(Transcribed page contents)

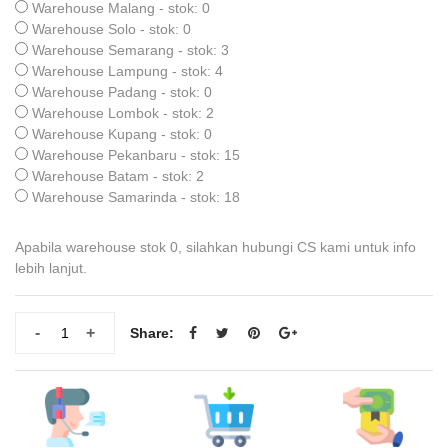
Warehouse Malang - stok: 0
Warehouse Solo - stok: 0
Warehouse Semarang - stok: 3
Warehouse Lampung - stok: 4
Warehouse Padang - stok: 0
Warehouse Lombok - stok: 2
Warehouse Kupang - stok: 0
Warehouse Pekanbaru - stok: 15
Warehouse Batam - stok: 2
Warehouse Samarinda - stok: 18
Apabila warehouse stok 0, silahkan hubungi CS kami untuk info
lebih lanjut.
-
+
Share:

**The problem:** A faithful copy of every entry is needed, omitting each image.

**Exercise output:**
Warehouse Malang - stok: 0
Warehouse Solo - stok: 0
Warehouse Semarang - stok: 3
Warehouse Lampung - stok: 4
Warehouse Padang - stok: 0
Warehouse Lombok - stok: 2
Warehouse Kupang - stok: 0
Warehouse Pekanbaru - stok: 15
Warehouse Batam - stok: 2
Warehouse Samarinda - stok: 18
Apabila warehouse stok 0, silahkan hubungi CS kami untuk info
lebih lanjut.
-
+
Share:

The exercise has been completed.